To place a large border around something emphasizes that the city is indeed finite, and there is something outside of it. The people in Tally’s city are not remotely curious about what lies beyond the city limits, and are actually scared to think that, in other cities, people may or may not come in different colors or speak different languages from them. And there are not just other cities, but other options: the Smoke, for example, which is a small rebel community inhabited by people who ran from their city to avoid the operation (and where Shay goes when she leaves the city). The purveyors of the pretty regime don’t want their citizens to know that there are other options; especially not the uglies.

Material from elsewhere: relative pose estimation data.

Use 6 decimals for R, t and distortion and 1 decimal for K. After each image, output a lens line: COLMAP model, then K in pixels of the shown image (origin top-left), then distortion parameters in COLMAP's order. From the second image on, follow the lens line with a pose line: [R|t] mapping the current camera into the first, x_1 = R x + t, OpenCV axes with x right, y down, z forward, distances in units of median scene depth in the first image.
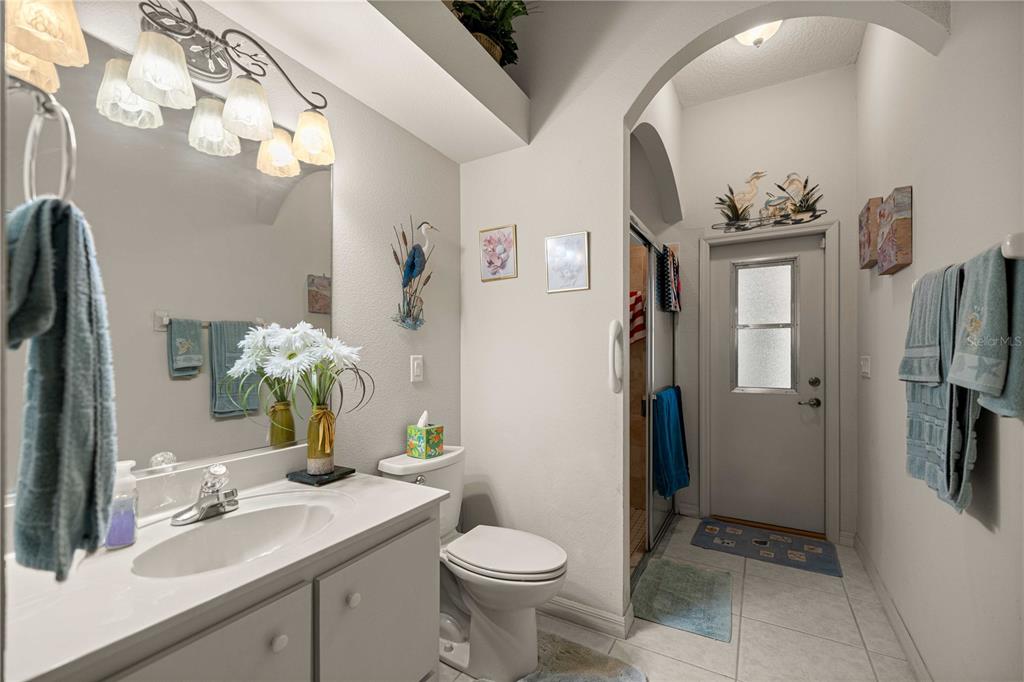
lens RADIAL K [[425.6, 0, 505.9], [0, 425.6, 348.6], [0, 0, 1]] dist [-0.001520, 0.000509]
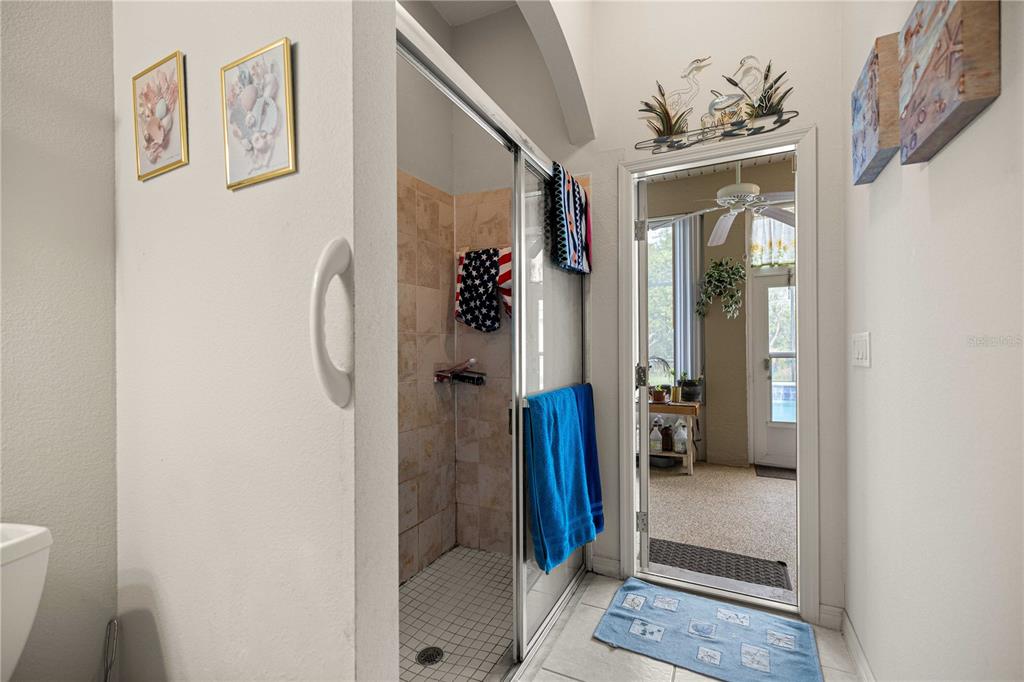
lens RADIAL K [[425.6, 0, 517.7], [0, 425.6, 343.8], [0, 0, 1]] dist [-0.001520, 0.000509]
pose [[0.997312, -0.004111, 0.073159, 0.269509], [0.004082, 0.999992, 0.000540, 0.026819], [-0.073160, -0.000240, 0.997320, 0.371823]]
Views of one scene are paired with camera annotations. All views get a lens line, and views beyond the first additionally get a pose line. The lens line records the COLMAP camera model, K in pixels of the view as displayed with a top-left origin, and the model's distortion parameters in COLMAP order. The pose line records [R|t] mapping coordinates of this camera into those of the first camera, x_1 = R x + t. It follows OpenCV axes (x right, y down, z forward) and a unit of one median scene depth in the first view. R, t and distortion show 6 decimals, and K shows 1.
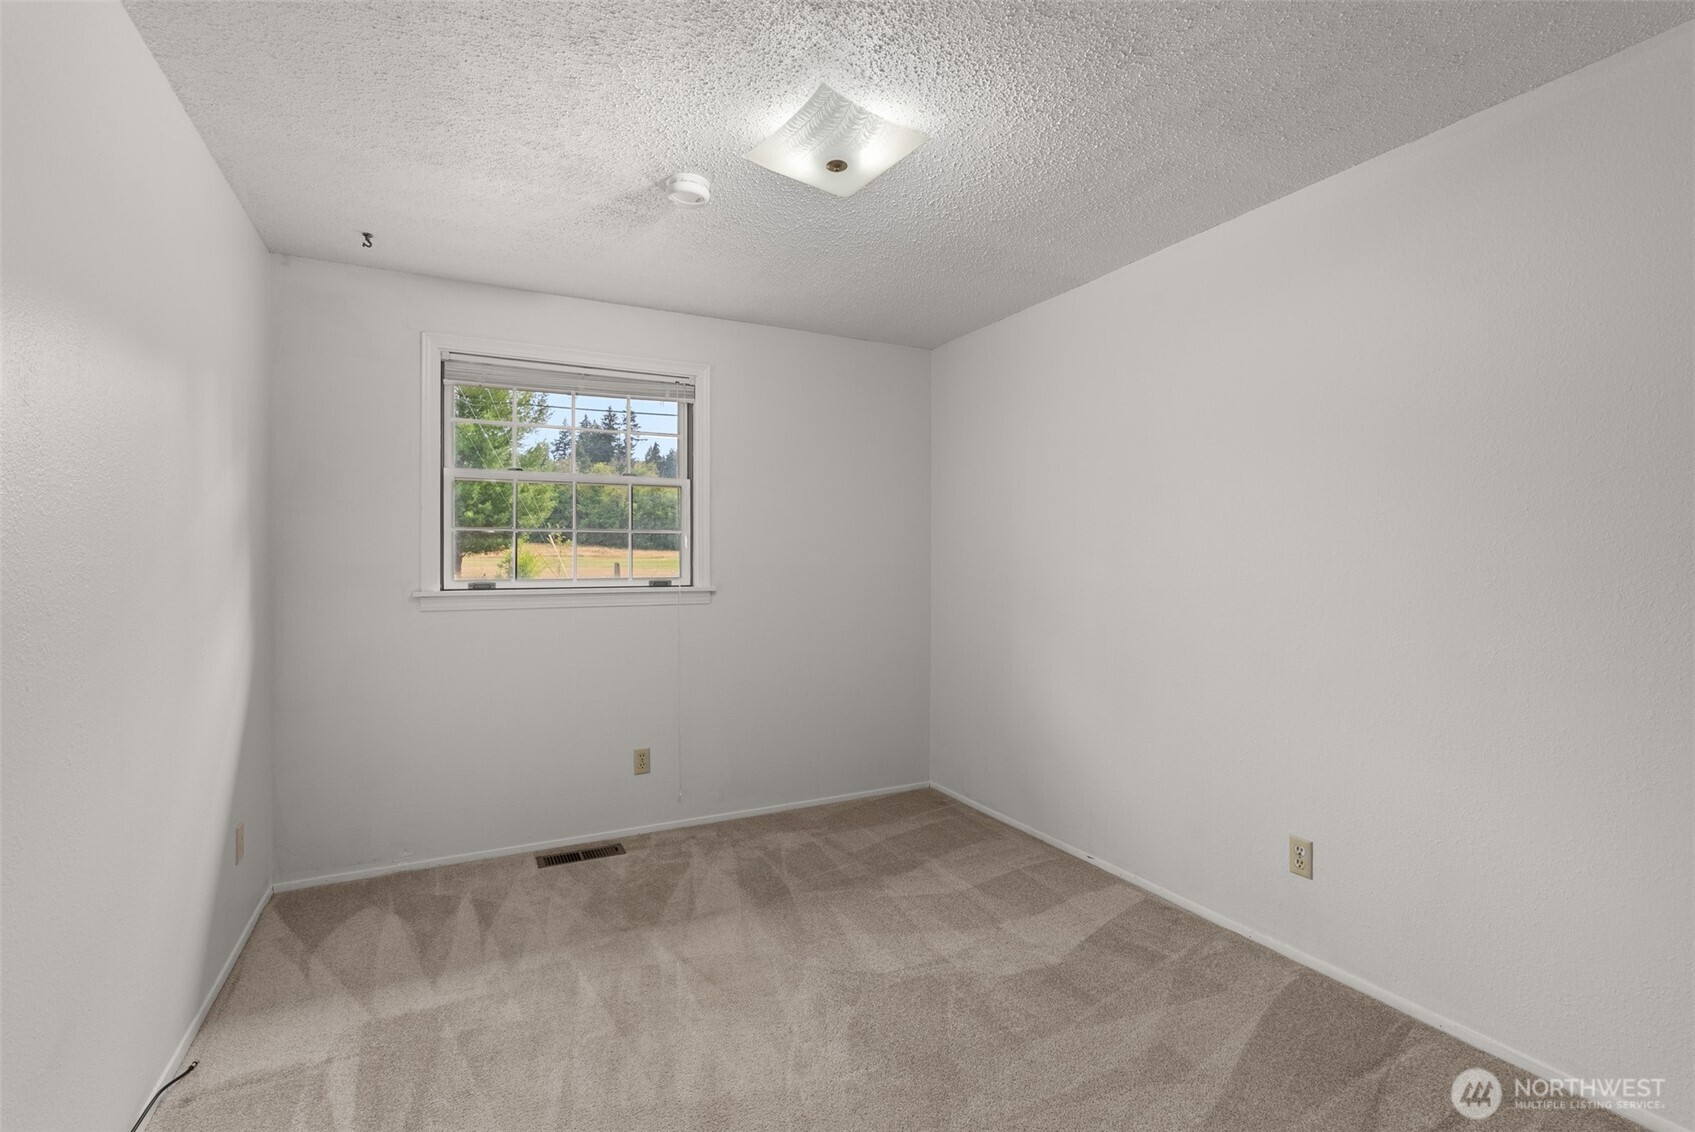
lens RADIAL K [[775.5, 0, 849.8], [0, 775.5, 562.3], [0, 0, 1]] dist [0.001184, 0.001703]
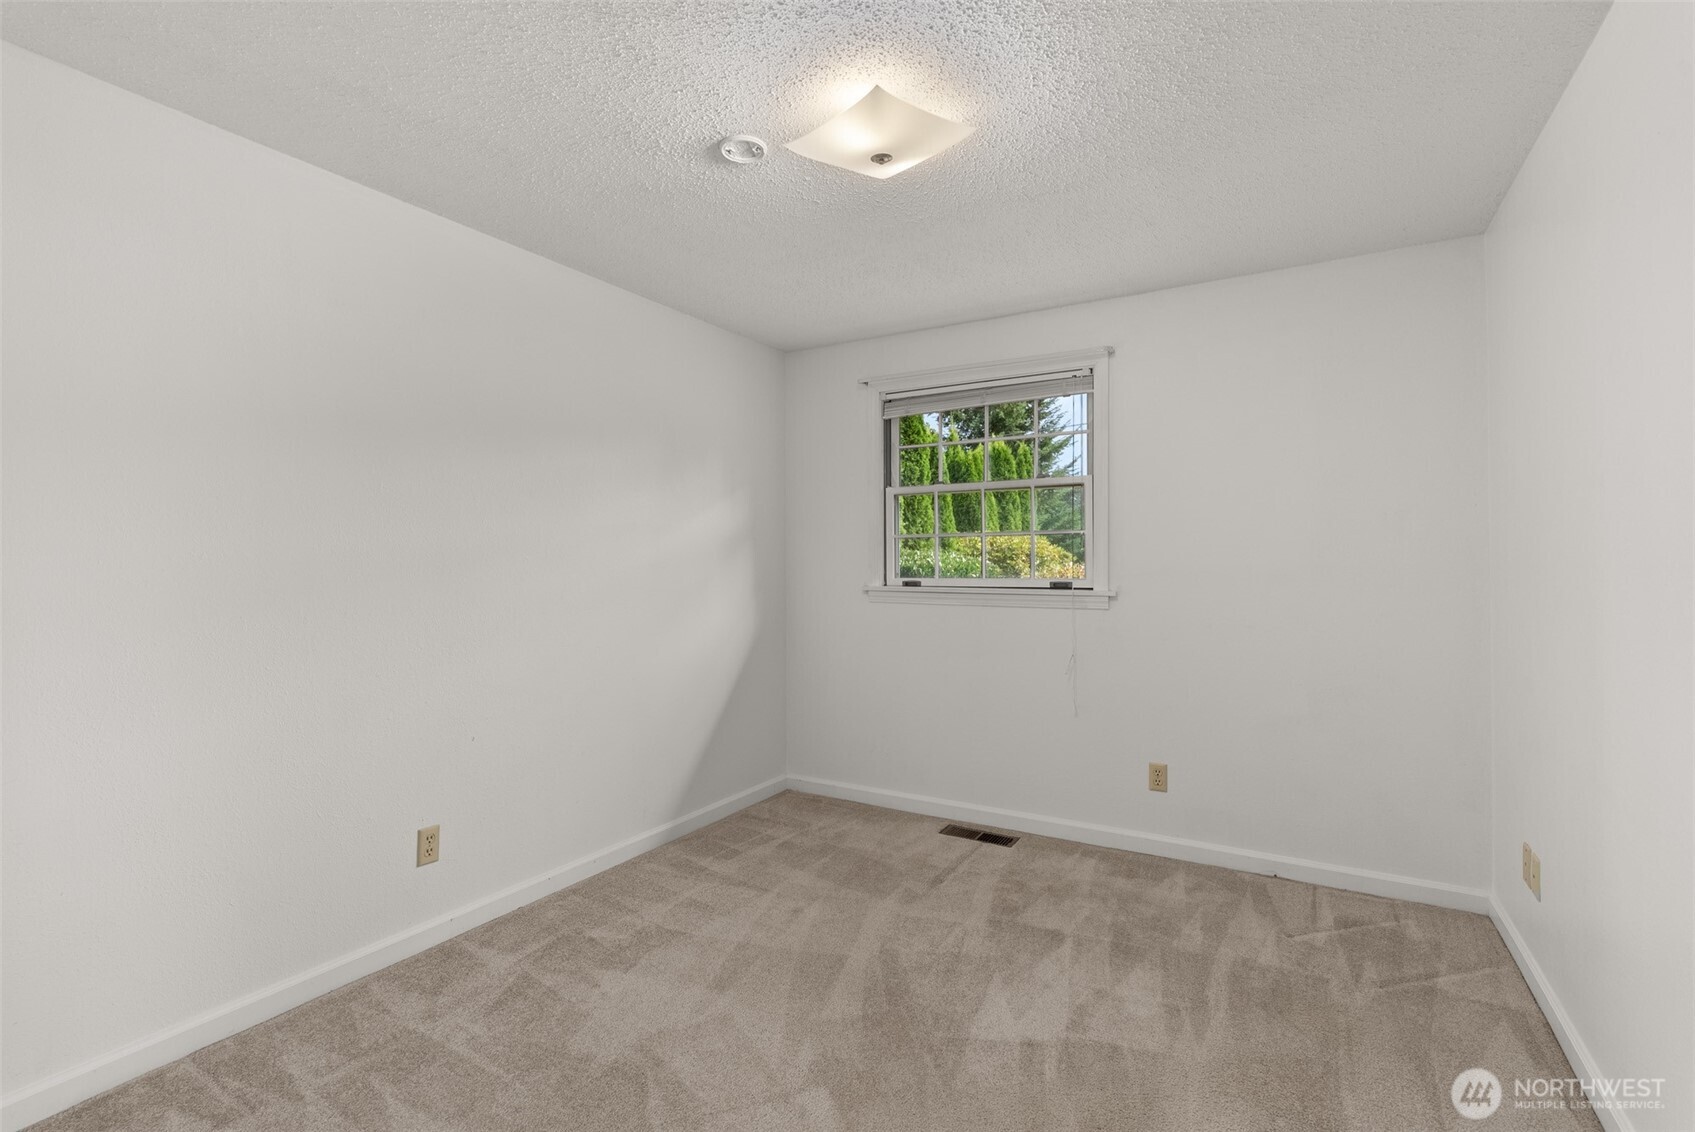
lens RADIAL K [[775.5, 0, 848.2], [0, 775.5, 563.6], [0, 0, 1]] dist [0.001184, 0.001703]
pose [[0.532841, 0.004378, -0.846204, 0.444095], [-0.004615, 0.999987, 0.002267, -0.001715], [0.846203, 0.002698, 0.532854, 0.256926]]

As it turns out, Shay is right; the operation really does change a person into an airhead. But it’s not because the post-op is suddenly encouraged to spend as much time as possible having fun. The big secret, and the real purpose of the operation, is to damage the person’s brain in strategic places to create the “pretty personality”. The pretties don’t realize that they’ve changed because they all live with other pretties; they’re all the same. An ugly would notice a difference, and Tally certainly does. She mentions at the beginning of the novel that she and Peris used spy on pretties to make fun of the stupid things pretties say (that is, until Peris became one himself). Now, an ugly is forbidden to enter New Pretty Town; but a pretty may enter Uglyville if he or she chooses. Tally doesn’t see pretties face-to-face very often. In fact, I’m pretty sure that Peris, at the very beginning of the novel, is the only new pretty she’s ever spoken to. The regime ostracizes uglies because they are dangerous to it. They haven’t had their brains messed with, so their perceptions aren’t fucked up. They would notice that something is wrong with the pretties and resist having the operation.



And it’s late again. I don’t feel like typing anymore. Read the book.